He said, see all those exit signs, they are a way out of the room, So think of the word "temptation exit" there is a way out.

Well not sure if I am being told don"t mess with exit signs with extra words??????

So will keep on plugging, and see if I get direction.


----------



## cda (Nov 19, 2019)

So in refining the Code Proposal,

What if::: yea

What if you walk into a new say big box store, and say it has six separate spaced Required Exits.

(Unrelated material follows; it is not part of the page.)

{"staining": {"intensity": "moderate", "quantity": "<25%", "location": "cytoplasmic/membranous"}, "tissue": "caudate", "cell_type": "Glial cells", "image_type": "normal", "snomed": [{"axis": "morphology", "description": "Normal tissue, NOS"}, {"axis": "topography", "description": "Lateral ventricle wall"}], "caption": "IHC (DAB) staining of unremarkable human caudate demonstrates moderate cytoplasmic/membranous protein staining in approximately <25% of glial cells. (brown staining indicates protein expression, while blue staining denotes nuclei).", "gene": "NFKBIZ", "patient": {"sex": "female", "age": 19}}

The Main exit plus five others.


So you start walking, and you see at the other five Required Exits a sign:: With Exit signs above the door::

"""  Do not Use
Go to front exit"""


----------



## mark handler (Nov 19, 2019)

cda said:


> So in refining the Code Proposal,
> What if::: yea
> What if you walk into a new say big box store, and say it has six separate spaced Required Exits.
> The Main exit plus five others.
> ...



That's why they are posted "Emergency exit only; Alarm will sound."
You do not need to regulate that it is common sense
That is the problem with the code; it is regulating things that are not an issue.
"Emergency exit only" is not an issue.


----------



## cda (Nov 19, 2019)

Man my grass roots support is drying up!!!


----------



## cda (Nov 21, 2019)

Well I heard this today, from someone that works in a Fire Marshals office.

Talking about a sold out concert, and everyone trying to get out, and being herded to one main exit.

""Well there are other exits"

"But, those are only for Emergencies"

" If someone were to set off a fire sprinkler, than they could be used"

What ??? Huh???



Some words just should not be associated with EXIT


----------



## mark handler (Nov 22, 2019)

cda said:


> Man my grass roots support is drying up!!!


"...grass roots support..."???


----------